Use Case and High-Level Description

This is a YOLO V3 network fine-tuned for Person/Vehicle/Bike detection for security surveillance applications. It works in a variety of scenes and weather/lighting conditions.

Yolo V3 is a real-time object detection model implemented with Keras* from this repository and converted to TensorFlow* framework.

This model was pre-trained on Common Objects in Context (COCO) dataset with 80 classes and then fine-tuned for Person/Vehicle/Bike detection.



Metric Value
Mean Average Precision (mAP) 48.89%
AP people 58.94%
AP vehicles 62.05%
AP bikes/motorcycles 25.66%
GFlops 65.98
MParams 61.92
Source framework Keras*

Average Precision (AP) is defined as an area under the precision/recall curve.

Validation dataset consists of 34757 images from various scenes and includes:

Type of object Number of bounding boxes
Vehicle 229503
Pedestrian 240009
Bike/Motorcycle 62643

Similarly, training dataset has 17084 images with:

Type of object Number of bounding boxes
Vehicle 121111
Pedestrian 119546
Bike/Motorcycle 30220


Image, name: image_input, shape: 1, 3, 416, 416 in the format B, C, H, W, where:

  • B - batch size
  • C - number of channels
  • H - image height
  • W - image width

Expected color order: BGR.


  1. The array of detection summary info, name: conv2d_58/Conv2D/YoloRegion, shape: 1, 255, 13, 13. The anchor values are 116,90, 156,198, 373,326.
  2. The array of detection summary info, name: conv2d_66/Conv2D/YoloRegion, shape: 1, 255, 26, 26. The anchor values are 30,61, 62,45, 59,119.
  3. The array of detection summary info, name: conv2d_74/Conv2D/YoloRegion, shape: 1, 255, 52, 52. The anchor values are 10,13, 16,30, 33,23.

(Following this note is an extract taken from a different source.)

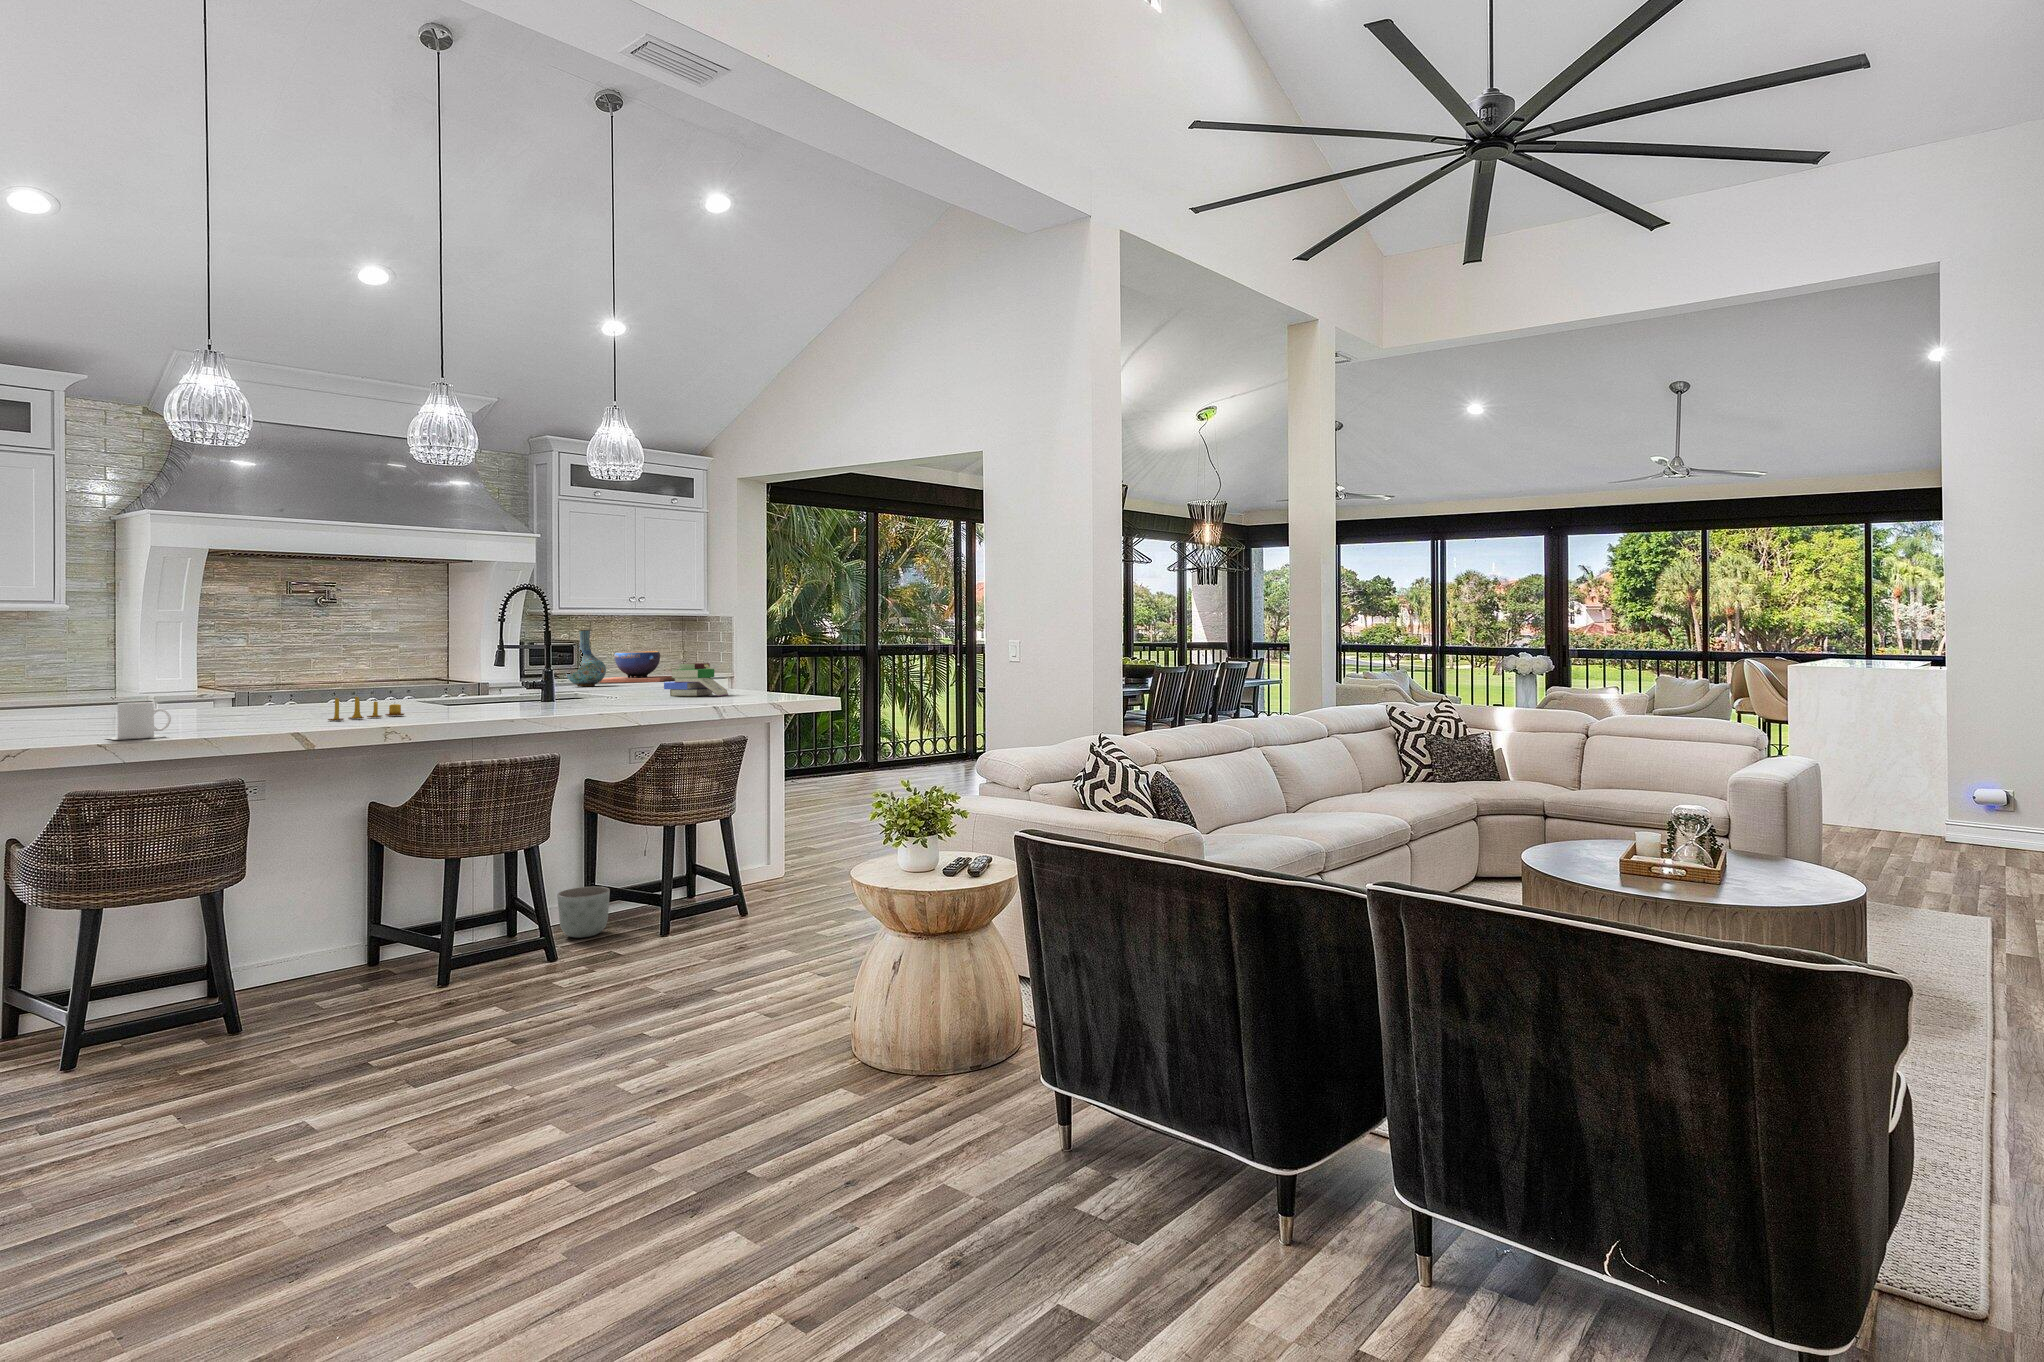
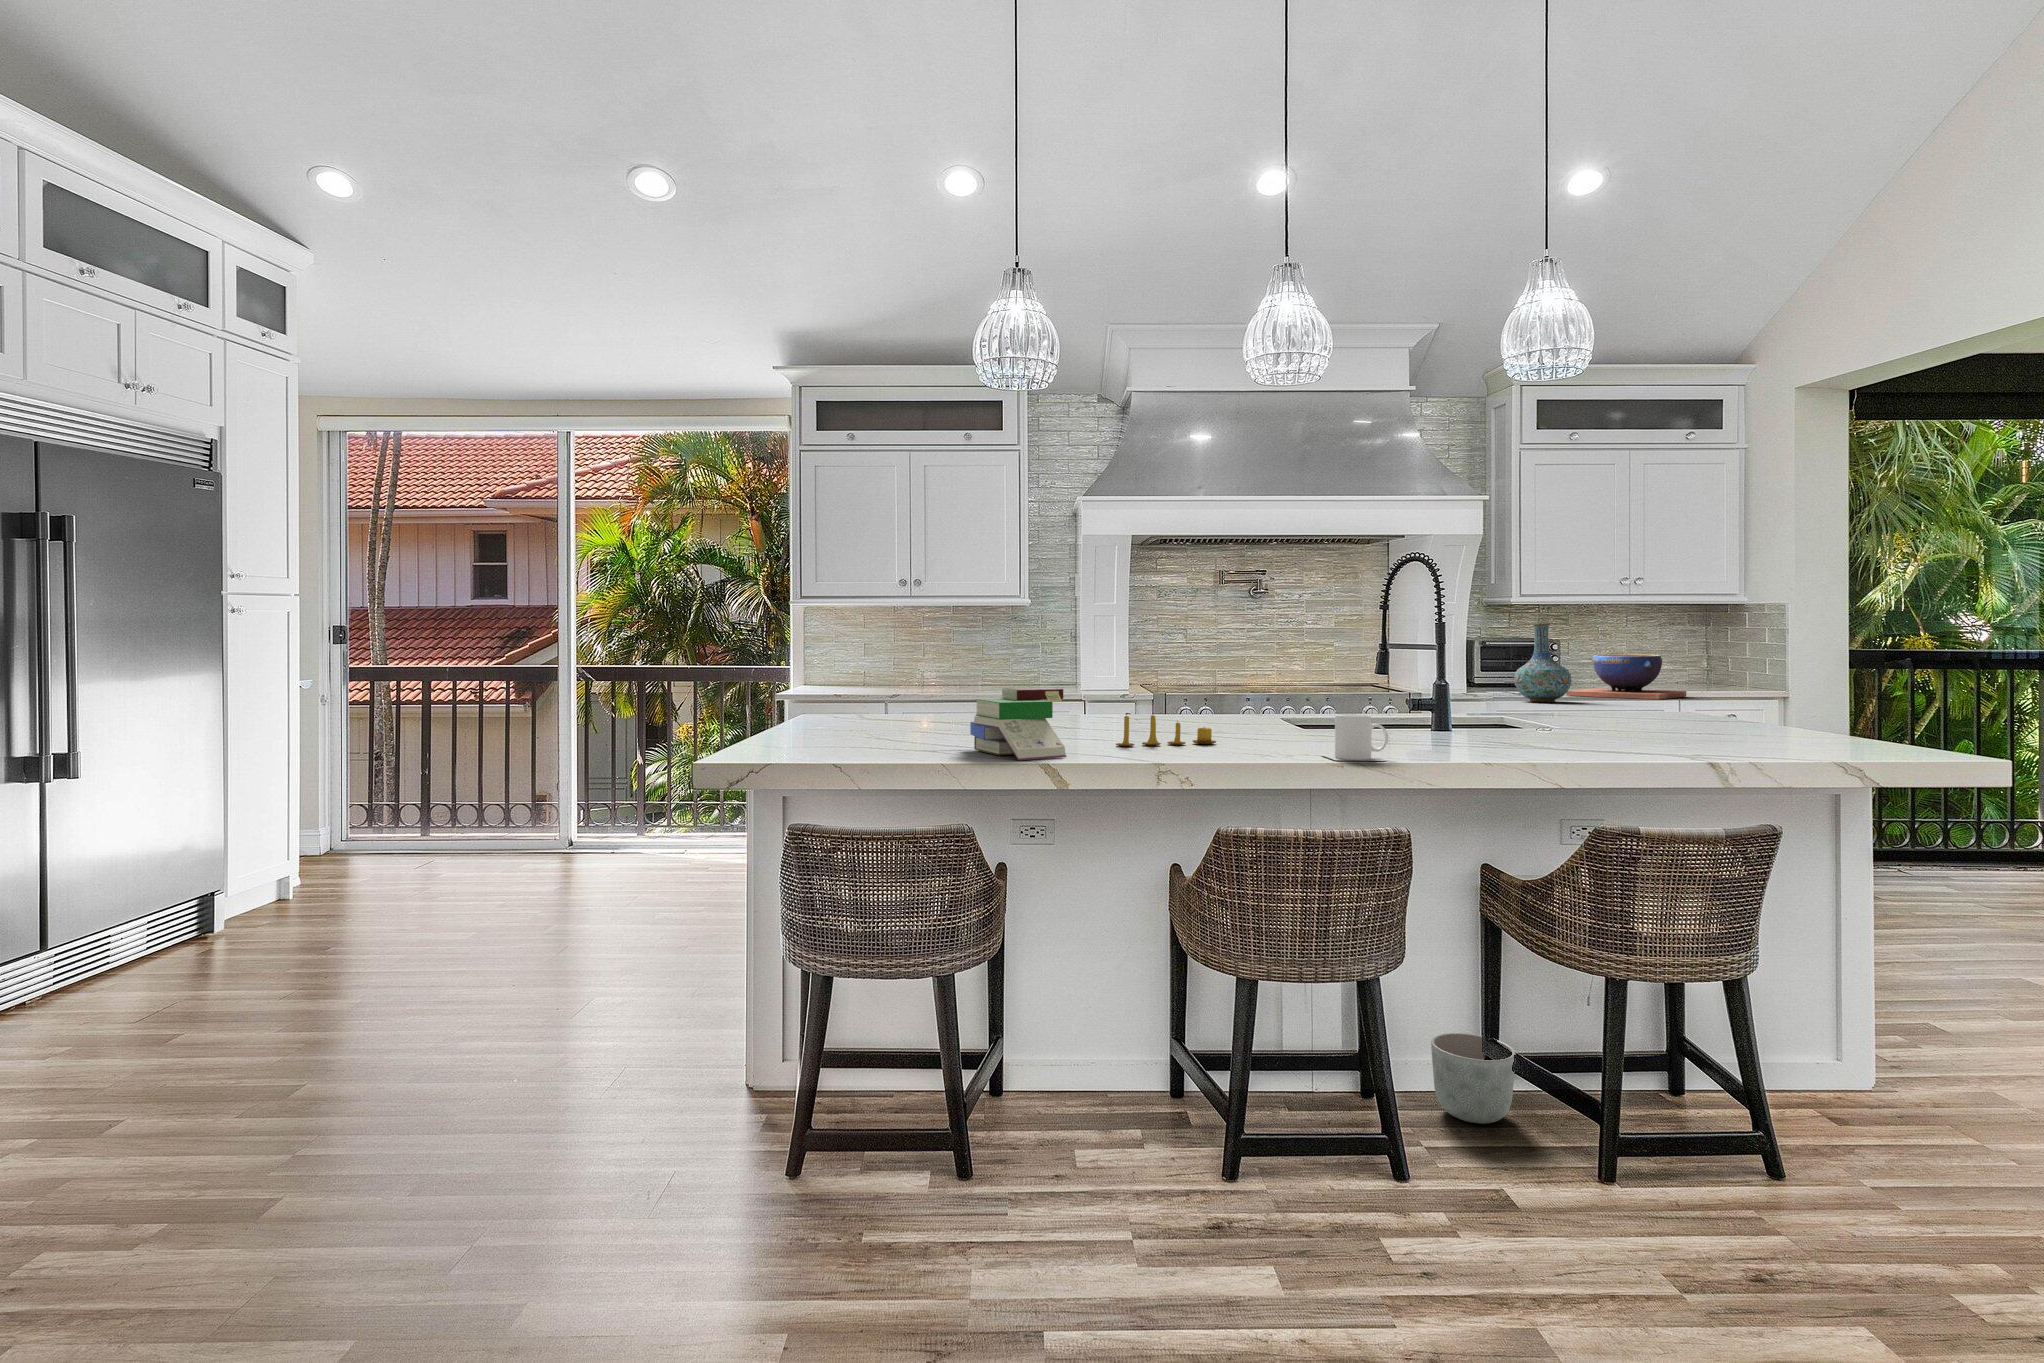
book: present [664,663,728,696] -> present [970,687,1067,760]
mug: present [107,702,171,740] -> present [1322,714,1388,761]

For each of the arrays the output format is B, N*85, Cx, Cy, where:

  • B - batch size
  • N - number of detection boxes for cell
  • Cx, Cy - cell index

Detection box has format [x, y, h, w, box_score, class_no_1, ..., class_no_80], where:

  • (x, y) - coordinates of box center relative to the cell
  • h, w - raw height and width of box, apply exponential function and multiply them by the corresponding anchors to get the absolute height and width values
  • box_score - confidence of detection box in [0, 1] range
  • class_no_1, ..., class_no_80 - probability distribution over the classes in the [0, 1] range, multiply them by the confidence value box_score to get confidence of each class

Since the model is finetuned on person/vehicle/bike detection dataset, it returns non-zero scores for the following classes:

  • person - the first class score
  • non-vehicle (bike/motorcycle) - the second class score
  • vehicle - the third class score Note that the indexes of these 3 classes are aligned with the indexes of the classes person, bike, and car in the original Common Objects in Context (COCO) dataset. Also note that the model returns class scores for all 80 COCO classes for backward compatibility with the original Yolo V3.

Legal information

[*] Other names and brands may be claimed as the property of others.